Cambodia's opposition leader Sam Rainsy, right, speaks during a press conference with as his party party's Vice President Kem Sokha, at his party headquarters, in Phnom Penh, Cambodia, Sunday, Sept. 8, 2013. Cambodia's state election board has ratified the victory of incumbent Prime Minister Hun Sen's ruling party, rejecting opposition claims that the polls were unfair. The results announced on state television Sunday morning handed 68 National Assembly seats to Hun Sen's Cambodian People's Party and 55 to the opposition Cambodia National Rescue Party.(AP Photo/Heng Sinith)
Sunday, September 08, 2013 6:31 am
Cambodian opposition readies parliament boycott
By SOPHENG CHEANG and JUSTINE DRENNANAssociated Press
Sam Rainsy, leader of the opposition Cambodia National Rescue Party, told reporters that his party would not take part in any form of government as a matter of principle until there was an independent investigation of alleged election irregularities.

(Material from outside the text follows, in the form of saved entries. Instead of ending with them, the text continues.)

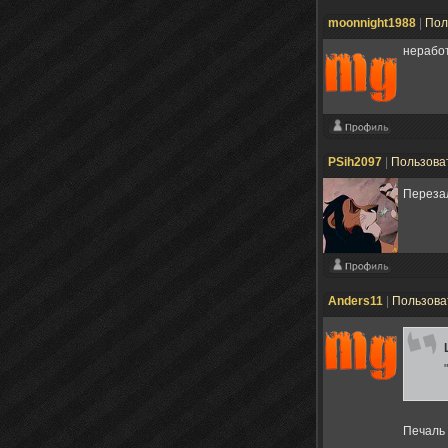
moonnight1988
|
Пол
неработ
PSih2097
|
Пользова
Перезал
Anders11
|
Пользова
Печаль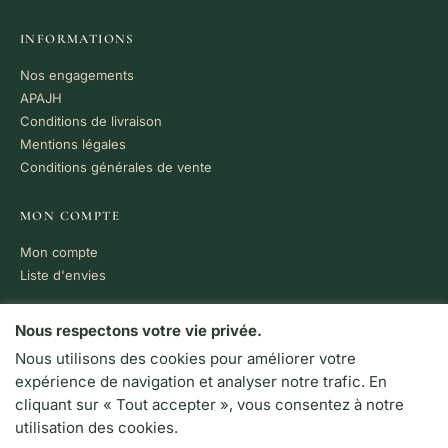
INFORMATIONS
Nos engagements
APAJH
Conditions de livraison
Mentions légales
Conditions générales de vente
MON COMPTE
Mon compte
Liste d'envies
PAIEMENT 100% SÉCURISÉ
Nous respectons votre vie privée.
Nous utilisons des cookies pour améliorer votre
VISA
MC
CB
expérience de navigation et analyser notre trafic. En
LIVRAISON RAPIDE
cliquant sur « Tout accepter », vous consentez à notre
Colissimo · Chronopost
utilisation des cookies.
Retrait en boutique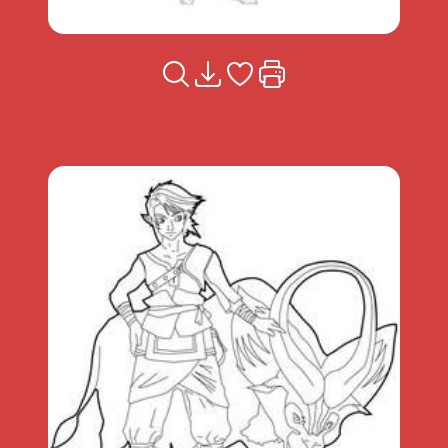
Voir la fiche
Télécharger
Ajouter à mes coups de coeu
Imprimer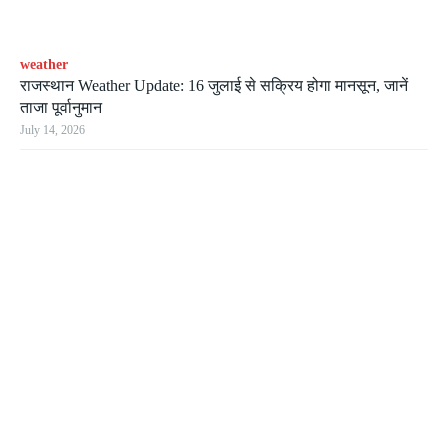
weather
राजस्थान Weather Update: 16 जुलाई से सक्रिय होगा मानसून, जानें
ताजा पूर्वानुमान
July 14, 2026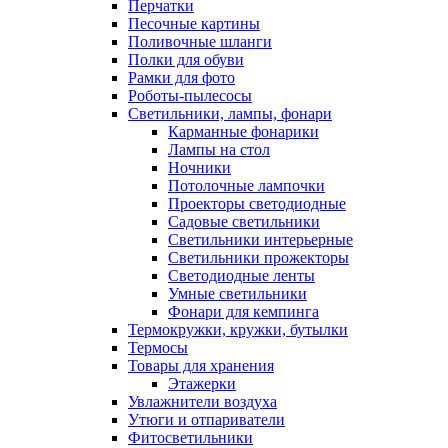
Перчатки
Песочные картины
Поливочные шланги
Полки для обуви
Рамки для фото
Роботы-пылесосы
Светильники, лампы, фонари
Карманные фонарики
Лампы на стол
Ночники
Потолочные лампочки
Проекторы светодиодные
Садовые светильники
Светильники интерьерные
Светильники прожекторы
Светодиодные ленты
Умные светильники
Фонари для кемпинга
Термокружки, кружки, бутылки
Термосы
Товары для хранения
Этажерки
Увлажнители воздуха
Утюги и отпариватели
Фитосветильники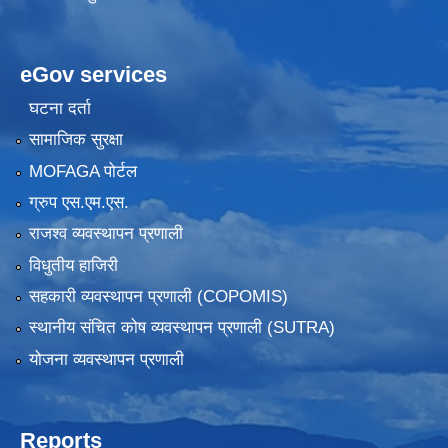
eGov services
घटना दर्ता
सामाजिक सुरक्षा
MOFAGA पोर्टल
ग्रुप एस.एम.एस.
राजश्व व्यवस्थापन प्रणाली
विधुतीय हाजिरी
सहकारी व्यवस्थापन प्रणाली (COPOMIS)
स्थानीय संचित कोष व्यवस्थापन प्रणाली (SUTRA)
योजना व्यवस्थापन प्रणाली
Reports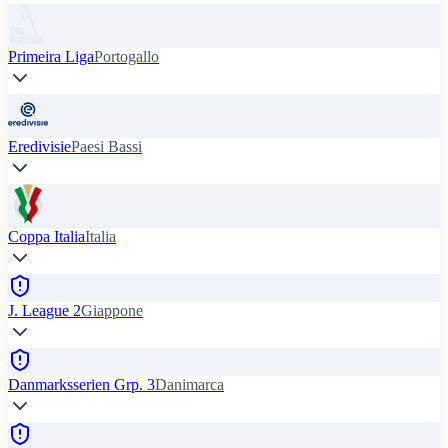
Primeira Liga
Portogallo
Eredivisie
Paesi Bassi
Coppa Italia
Italia
J. League 2
Giappone
Danmarksserien Grp. 3
Danimarca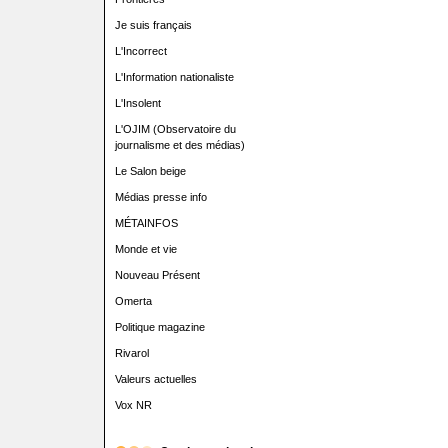
Je suis français
L'Incorrect
L'Information nationaliste
L'Insolent
L'OJIM (Observatoire du
journalisme et des médias)
Le Salon beige
Médias presse info
MÉTAINFOS
Monde et vie
Nouveau Présent
Omerta
Politique magazine
Rivarol
Valeurs actuelles
Vox NR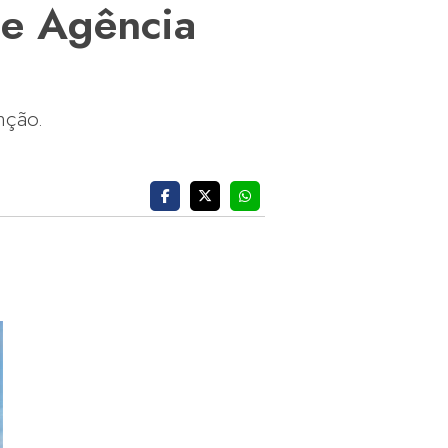
de Agência
nção.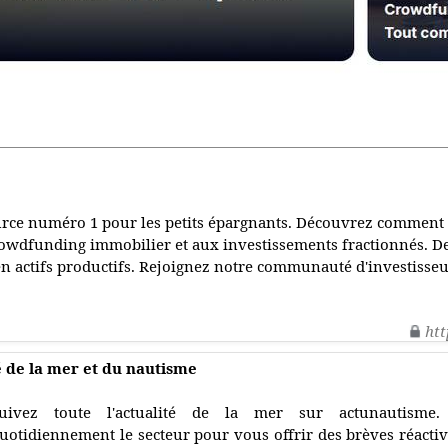
ource numéro 1 pour les petits épargnants. Découvrez comment
owdfunding immobilier et aux investissements fractionnés. De
 actifs productifs. Rejoignez notre communauté d'investisseu
htt
é de la mer et du nautisme
uivez toute l'actualité de la mer sur actunautisme.
uotidiennement le secteur pour vous offrir des brèves réactiv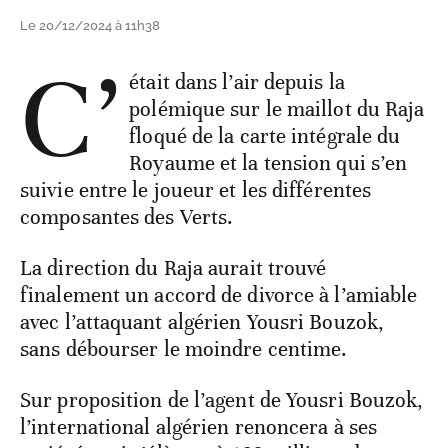
Le 20/12/2024 à 11h38
C’
était dans l’air depuis la
polémique sur le maillot du Raja
floqué de la carte intégrale du
Royaume et la tension qui s’en
suivie entre le joueur et les différentes
composantes des Verts.
La direction du Raja aurait trouvé
finalement un accord de divorce à l’amiable
avec l’attaquant algérien Yousri Bouzok,
sans débourser le moindre centime.
Sur proposition de l’agent de Yousri Bouzok,
l’international algérien renoncera à ses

Earlier Sunday, the government-appointed National Election Committee ratified results giving Hun Sen's Cambodian People's Party 68 seats in the National Assembly, and the opposition party 55.
Parliament has to convene within 60 days of the July 28 election.
Sam Rainsy said the opposition would hold continuous public demonstrations from Sept. 15-17, which might include rallies or marches, to press its demand for a probe.
Hun Sen has ruled Cambodia for 28 years and remains firmly in control, although the opposition won significantly more seats than it had in the past.
The opposition has claimed it would have won the majority of seats had the election been fair, but its legal challenges were rejected. About 20,000 opposition supporters gathered Saturday in Phnom Penh, the capital, to cheer their leaders' demands for an investigation of what their leaders said was vote tampering and widespread voter disenfranchisement.
"As long as the ruling party does not accept the truth to be exposed, and does not accept to render justice to the Cambodian people through voting, we will not participate in any form of government or any form of arrangement with the ruling party, because it is a matter of principle," Sam Rainsy said Sunday. "We're never going to compromise our principles."
He suggested that if Hun Sen's party proceeded to rule with a single-party parliament and no probe of the election results, it would be rejected by both the Cambodian people and the international community, so that "Cambodia will be really headed for trouble, for instability ..."
It was not clear how long a boycott of parliament would last. Deputy opposition leader Kem Sokha specified it would apply to the opening day of the new National Assembly, while Sam Rainsy's remarks implied it would be open-ended.
After previous elections, opposition members have boycotted initial assembly sessions and later been admitted into the body. But a boycott could mean the opposition loses out on parliamentary leadership positions such as committee chairmanships.
While the opposition previously seemed to hope it could invalidate some of the election results, it now may be seeking a show of strength mostly to pressure the ruling party to give up some of the leadership positions.
David Chandler, a leading Cambodia scholar, said it would be wise for the opposition lawmakers to simply take up the 55 seats they won rather than risk losing their say in government.
"I can sympathize with the CNRP, but I think they're being very unrealistic in their demands for power," he said.
Sam Rainsy said there would be "a series of demonstrations," the first of which is to begin Sept. 15 and continue until Sept. 17. He said the demonstrations could take the form of sit-ins or marches, but that the party had not yet decided the specifics.
Asked if he was worried that drawn-out protests would lose steam, he said he had "no concern. We have been in touch with the population, and the population is very frustrated."
Previous plans for protests stirred fears of violence, especially because of the government's deployment of troops and armored vehicles in Phnom Penh days after the election. Hun Sen has a reputation for dealing harshly with opponents.
Hun Sen has a record of cracking down on the opposition after previous elections, but the surprising strength of the opposition's results, also reflected in a close popular vote, has raised speculation that he may try to play the reform card this time around to placate critics and accommodate the public will.
"The Cambodian People's Party understands the message that the people expressed through their ballots for the need for the new government to undertake reforms," said Khieu Kanharith, Hun Sen's information minister and spokesman for his ruling party. "We'll undertake thorough reforms for the sake of our country."